At exacerbation of chronic pancreatitis during the first 3 days the fast and thirst regimen is administered. Subsequently a low-caloric diet is recommended, excluding fats, salt, nitrous extractive substances increasing a secretory activity of the stomach and causing intestinal bloating. Further a carbohydrate and protein diet is primarily administered. Of medicines spasmolytics and sedatives, antienzymic preparations are given.

In the period of remission of chronic pancreatitis pancreatin (1 g 3 times a day after meals) or preparations containing enzymes of stomach, pancreas and small intestine, such as holenzim, panzinorm, festal (1-2 pills 3 times a day after meals) should be administered.

Effect of Chronic Pancreatitis on Pregnancy. Pregnancy in 28 % of such patients is complicated by toxemia of early terms of pregnancy (nausea, vomiting), and quite often the vomiting proceeds for 16-17 weeks of pregnancy. Chronic pancreatitis does not produce essential effect on the course of second half of pregnancy and on delivery.

Effect of Pregnancy on the Course of Chronic Pancreatitis. Changes of hormonal status characteristic of pregnancy promote the development and exacerbation of pancreatitis. However, the most frequent reasons of development of pancreatitis during pregnancy are diseases of gallbladder, cholelithiasis (approximately in 55% of cases). Different infectious processes (acute pyelonephritis, thrombophlebitis), as well as overeating, alcoholism, application of anticoagulants are instrumental in development and exacerbation of pancreatitis in pregnancy.
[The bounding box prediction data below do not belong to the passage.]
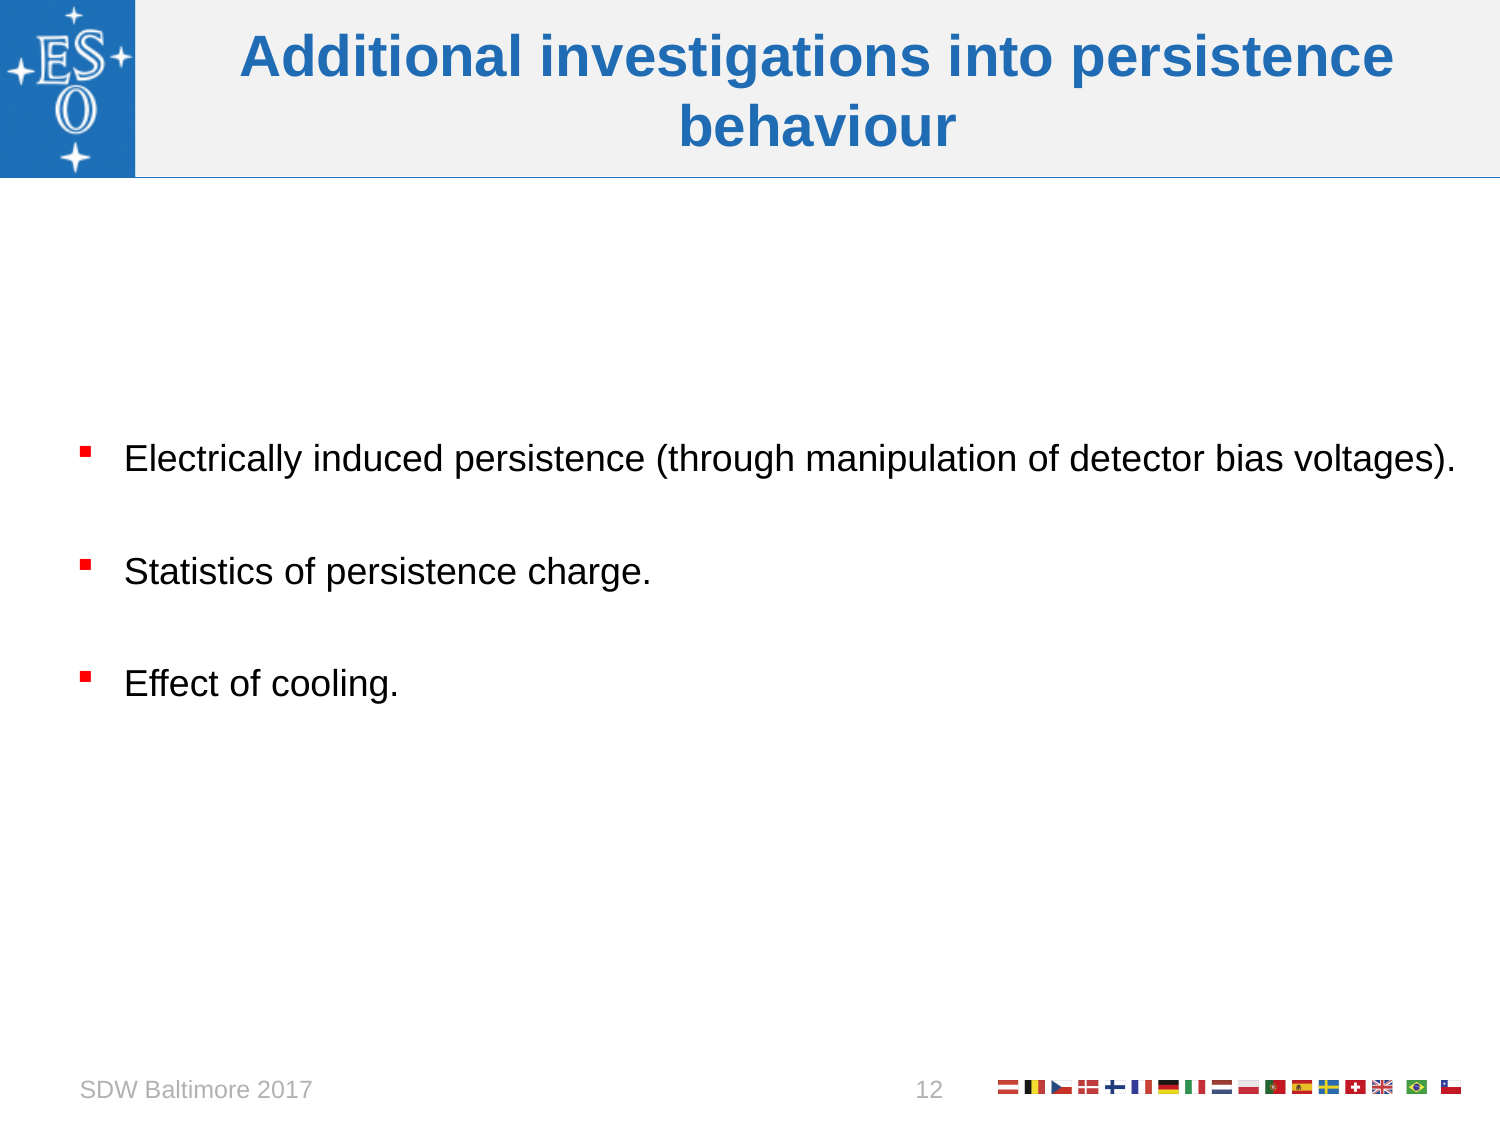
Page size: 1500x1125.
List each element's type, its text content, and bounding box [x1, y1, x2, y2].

text_box Electrically induced persistence (through manipulation of detector bias voltages). Statistics of persistence charge. Effect of cooling. [62, 359, 1472, 712]
title Additional investigations into persistence behaviour [135, 0, 1500, 176]
slide_number 12 [854, 1058, 959, 1119]
footer SDW Baltimore 2017 [64, 1058, 854, 1119]
picture [998, 1080, 1461, 1094]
Management of Pregnancy at Chronic Pancreatitis. At stable remission of chronic pancreatitis, in the absence of marked dysfunctions of pancreas and complications, such as diabetes mellitus, pregnancy in patients with chronic pancreatitis may be continued.

From the first weeks of pregnancy the woman with chronic pancreatitis should be under supervision of obstetrician-gynecologist and therapeutist in order at occurrence of first signs of exacerbation of disease the proper medicinal therapy was started.

At exacerbation of disease the obstetric management is the same as at acute pancreatitis.